Mathematicians love fixed point theorems. Brouwer fixed point theorem is one such result. It states that “for any continuous function **f** mapping a compact convex set into itself there is a point **a** such that **f(a) = a**.” We are interested in one such fixed point theorem.

Consider maps (continuous functions) from \( S^n \to S^n \) (n-sphere to n-sphere). We will come up with a ‘test’ which will say, when do a function **does not **have a fixed point.

The antipodal map **h **is defined as \( h(\bar{x}) = – \bar{x} \). The bar above **x** says that **x **may have more than one coordinate. For example a point on the 2-sphere has three coordinates (x, y, z). Hence **h(x, y, z) = (-x, -y, – z)**.

In the above picture, we have drawn a 2-sphere. **A **is any point on the sphere. **B **is its antipodal point. B is found by changing the sign of each coordinate of A. Geometrically B is found by drawing a line from A, through the origin. Wherever that segment hits the sphere again, is its antipodal point.

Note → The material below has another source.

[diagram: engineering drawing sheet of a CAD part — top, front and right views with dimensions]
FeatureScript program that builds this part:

It is easy to check that **h **is a continuous map. Also, note that **h does not have a fixed point. **Since each point on the sphere is sent to some other point (the diametrically opposite point on the sphere), hence no point is left **fixed **by the map **h.**

There is a notion called **homotopy of maps **in advanced mathematics. The idea is this: suppose there are two maps **h **and **g **from X to Y. Can you continuously deform **h **to **g **? If yes, then the two maps are said to be homotopic. In more technical language, **h **and **g **are homotopic if, there is a map \( F: X \times [0,1] \to Y \) such that \( F(x, 0) = h(x), F(x, 1) = g(x) \) and F is continuous.

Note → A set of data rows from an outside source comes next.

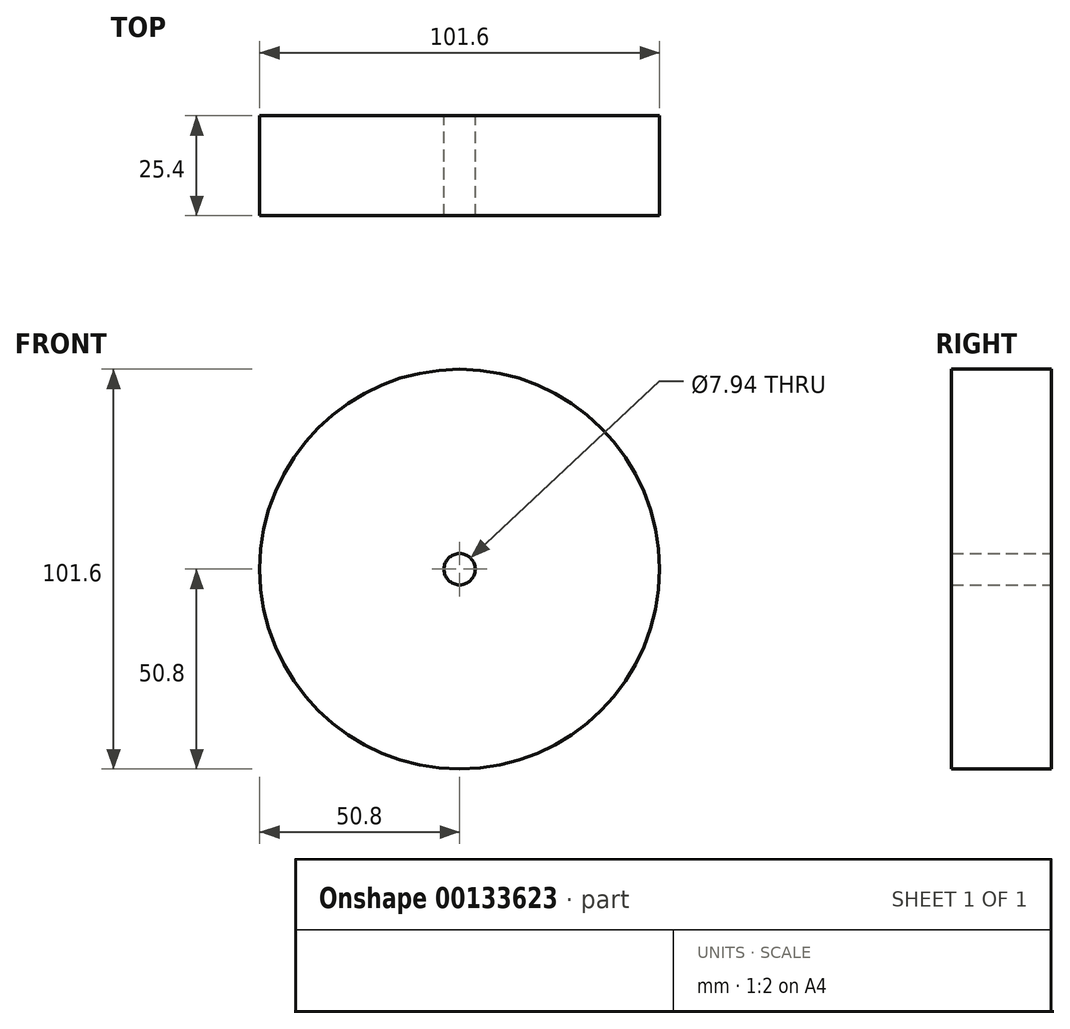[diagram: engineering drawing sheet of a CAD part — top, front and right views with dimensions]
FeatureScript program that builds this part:
annotation { "Feature Type Name" : "Feature", "Feature Type Description" : "" }
export const myFeature = defineFeature(function(context is Context, id is Id, definition is map)
    precondition{}
    {
        {
            var Q0;
            Q0=qCreatedBy(makeId("Front.planeOp"),FACE);
            var sketch = newSketch(context, id + "F0", { "sketchPlane" : qUnion([Q0])});
            skCircle(sketch, "E0", {"center": v(0, 0) * mm, "radius": 50.8 * mm});
            skCircle(sketch, "E1", {"center": v(548.54, -881.35) * mm, "radius": 385.91 * mm});
            skCircle(sketch, "E2", {"center": v(0, 0) * mm, "radius": 3.97 * mm});
            skSolve(sketch);
        }
        {
            var Q0;
            Q0=makeQuery(id+"F0.imprint","IMPRINT",FACE,{"disambiguationData":[TD([[makeQuery(id+"F0.imprint","IMPRINT",EDGE,{"derivedFrom":sQuery(id+"F0.wireOp",EDGE,"E0")}),1.0]])]});
            extrude(context, id + "F1", {"entities" : qUnion([Q0]), "depth" : 25.4 * mm, "offsetDistance" : 25.4 * mm});
        }
    });
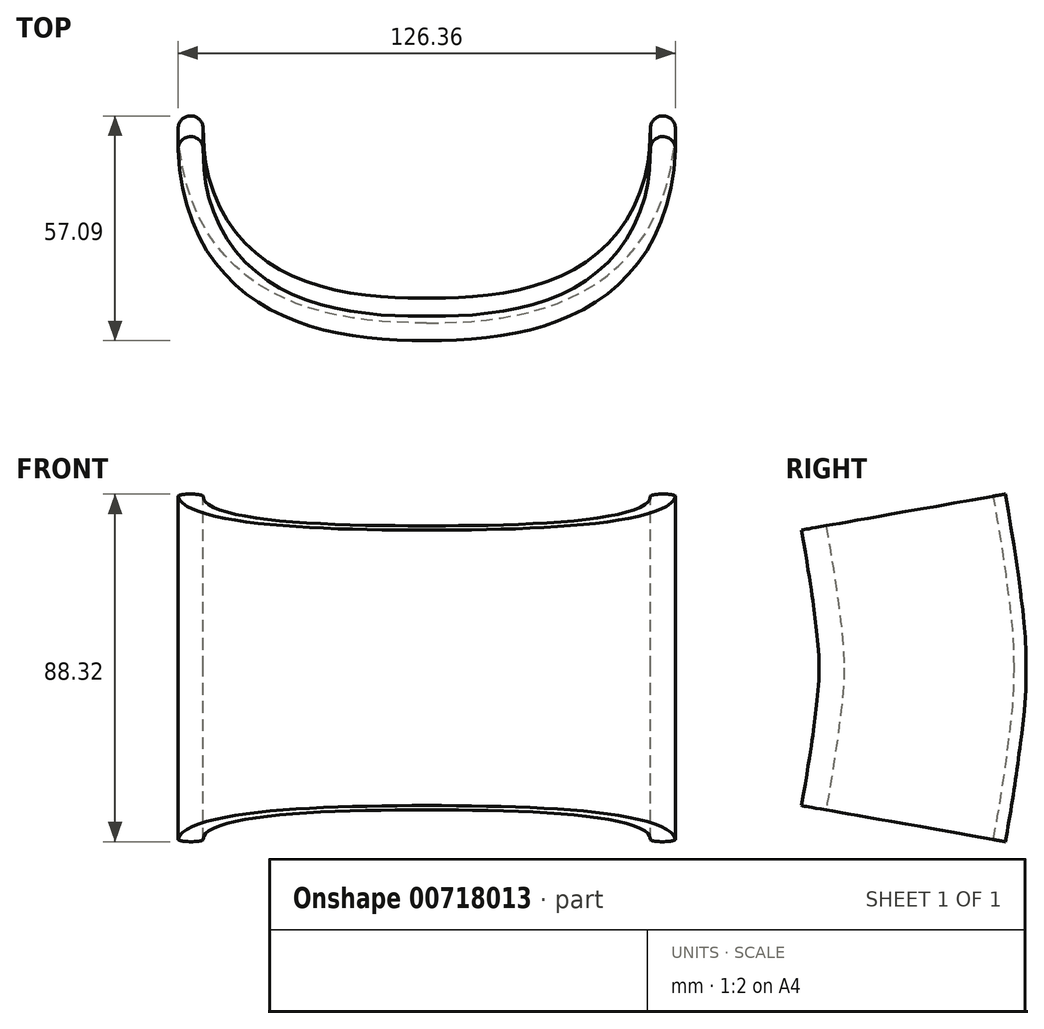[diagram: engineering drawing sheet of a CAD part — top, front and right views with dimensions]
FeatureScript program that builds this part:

**(The word ‘map’ is used for ‘continuous function’).**

Now we will show that any map which does not have a fixed point, is homotopic to the antipodal map.

Consider \( F(x, t) = \dfrac{(1-t) f(x) – tx} { || (1-t)f(x) – tx || } \).

Here **f **is a map from n-sphere to n-sphere. Here **x **has n+1 coordinates.

Notice that F(x, 0) = f(x) (denominator is 1 as ||f(x)|| =1 , since f(x) is on the sphere).

Also F(x, 1) = – x, the antipodal map.

Clearly F is continous if the denominator is not zero. Let us find out, when the denominator is zero.

\( || (1-t) f(x) – tx || = 0 \implies (1-t) f(x) = tx \).

Taking the absolute value (norm) on both sides, we have \( |1-t| || f(x) || = |t| ||x|| \).

Since for **x **and **f(x) ** are on the surface of the n-sphere, hence their length (norm or absolute value) is 1. Thus we have \( (1-t) = t \).

This implies t = 1/2. But plugging in t = 1/2, in the equation (1-t) f(x) = tx, we have f(x) = x. Hence **f **, has a fixed point.

If **f **did not have a fixed point then, the denominator will never be zero, making it homotopic to the antipodal map.

There is a beautiful visualization of this above fact. Suppose **f **does not have a fixed point. Pick any point **a **on the n-sphere. We want to send it to **-a **(the antipodal point). The shortest path is along the great circle, but there are infinitely many ways to reaching **-a **from **a along a great circle **as **-a **is exactly opposite to **a**.

Hence to decide on, which direction to go, we will take the help of **f**. Since **f **does not have a fixed point, it will move **a **to some **a’. **Once **a **has moved a little in some direction (to **a’**), its path to **-a **becomes fixed (as it is nearer to **-a **along a certain great circle).

Hence any continuous function, from n-sphere to n-sphere, **that does not have a fixed point **is homotopic to (can be deformed continuously into) the antipodal map!